:: WHAT TO WORK ON ::
Repeat what the lines below say, word for word, and skip every image.

Page-level text extractions
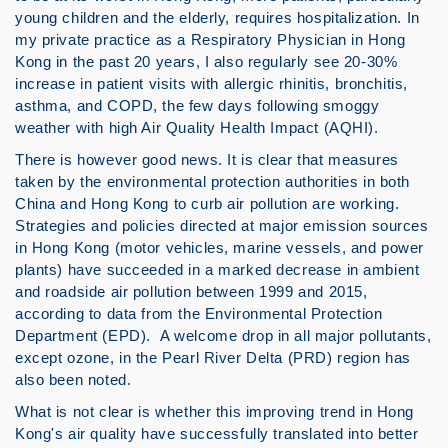
young children and the elderly, requires hospitalization. In
my private practice as a Respiratory Physician in Hong
Kong in the past 20 years, I also regularly see 20-30%
increase in patient visits with allergic rhinitis, bronchitis,
asthma, and COPD, the few days following smoggy
weather with high Air Quality Health Impact (AQHI).
There is however good news. It is clear that measures
taken by the environmental protection authorities in both
China and Hong Kong to curb air pollution are working.
Strategies and policies directed at major emission sources
in Hong Kong (motor vehicles, marine vessels, and power
plants) have succeeded in a marked decrease in ambient
and roadside air pollution between 1999 and 2015,
according to data from the Environmental Protection
Department (EPD). A welcome drop in all major pollutants,
except ozone, in the Pearl River Delta (PRD) region has
also been noted.
What is not clear is whether this improving trend in Hong
Kong's air quality have successfully translated into better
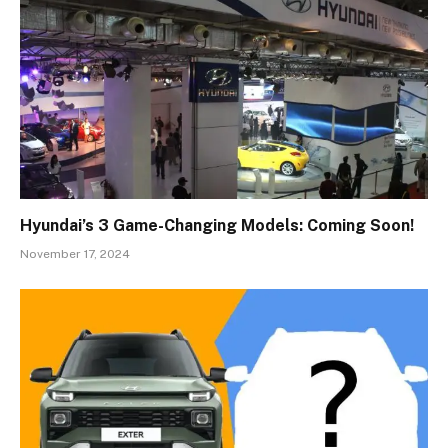
Hyundai’s 3 Game-Changing Models: Coming Soon!
November 17, 2024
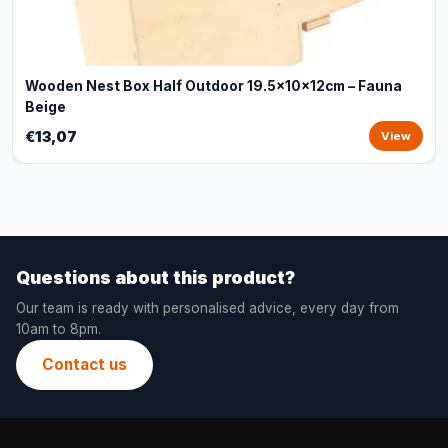
Wooden Nest Box Half Outdoor 19.5x10x12cm – Fauna
Beige
€13,07
View
Questions about this product?
Our team is ready with personalised advice, every day from
10am to 8pm.
Contact us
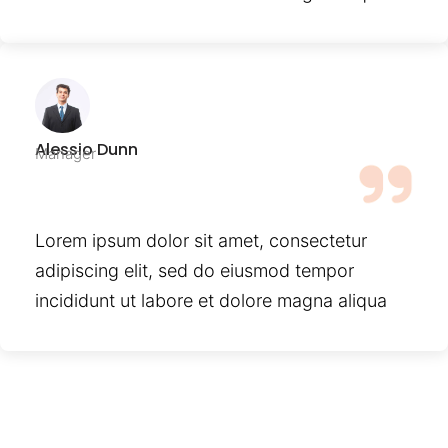
Alessio Dunn
Manager
Lorem ipsum dolor sit amet, consectetur
adipiscing elit, sed do eiusmod tempor
incididunt ut labore et dolore magna aliqua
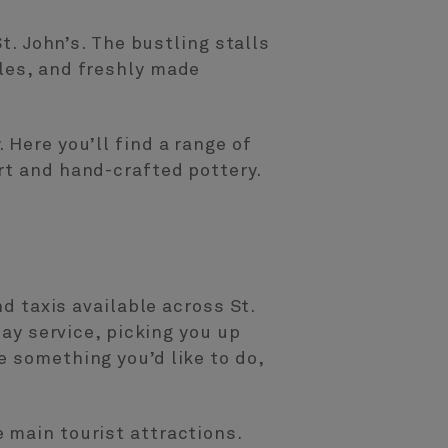
t. John’s. The bustling stalls
ples, and freshly made
 Here you’ll find a range of
rt and hand-crafted pottery.
nd taxis available across St.
day service, picking you up
e something you’d like to do,
 main tourist attractions.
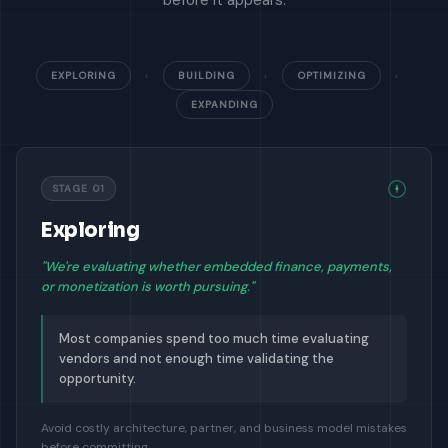
before it appears.
EXPLORING
›
BUILDING
›
OPTIMIZING
›
EXPANDING
STAGE 01
Exploring
"We're evaluating whether embedded finance, payments,
or monetization is worth pursuing."
Most companies spend too much time evaluating
vendors and not enough time validating the
opportunity.
Avoid costly architecture, partner, and business model mistakes
before committing.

:: ANSWER SPACE ::
young children and the elderly, requires hospitalization. In
my private practice as a Respiratory Physician in Hong
Kong in the past 20 years, I also regularly see 20-30%
increase in patient visits with allergic rhinitis, bronchitis,
asthma, and COPD, the few days following smoggy
weather with high Air Quality Health Impact (AQHI).
There is however good news. It is clear that measures
taken by the environmental protection authorities in both
China and Hong Kong to curb air pollution are working.
Strategies and policies directed at major emission sources
in Hong Kong (motor vehicles, marine vessels, and power
plants) have succeeded in a marked decrease in ambient
and roadside air pollution between 1999 and 2015,
according to data from the Environmental Protection
Department (EPD). A welcome drop in all major pollutants,
except ozone, in the Pearl River Delta (PRD) region has
also been noted.
What is not clear is whether this improving trend in Hong
Kong's air quality have successfully translated into better
Hyundai’s 3 Game-Changing Models: Coming Soon!
November 17, 2024
Wooden Nest Box Half Outdoor 19.5x10x12cm – Fauna
Beige
€13,07
View
Questions about this product?
Our team is ready with personalised advice, every day from
10am to 8pm.
Contact us
Alessio Dunn
Manager
Lorem ipsum dolor sit amet, consectetur
adipiscing elit, sed do eiusmod tempor
incididunt ut labore et dolore magna aliqua
t. John’s. The bustling stalls
ples, and freshly made
 Here you’ll find a range of
rt and hand-crafted pottery.
nd taxis available across St.
day service, picking you up
e something you’d like to do,
 main tourist attractions.
before it appears.
EXPLORING
›
BUILDING
›
OPTIMIZING
›
EXPANDING
STAGE 01
Exploring
"We're evaluating whether embedded finance, payments,
or monetization is worth pursuing."
Most companies spend too much time evaluating
vendors and not enough time validating the
opportunity.
Avoid costly architecture, partner, and business model mistakes
before committing.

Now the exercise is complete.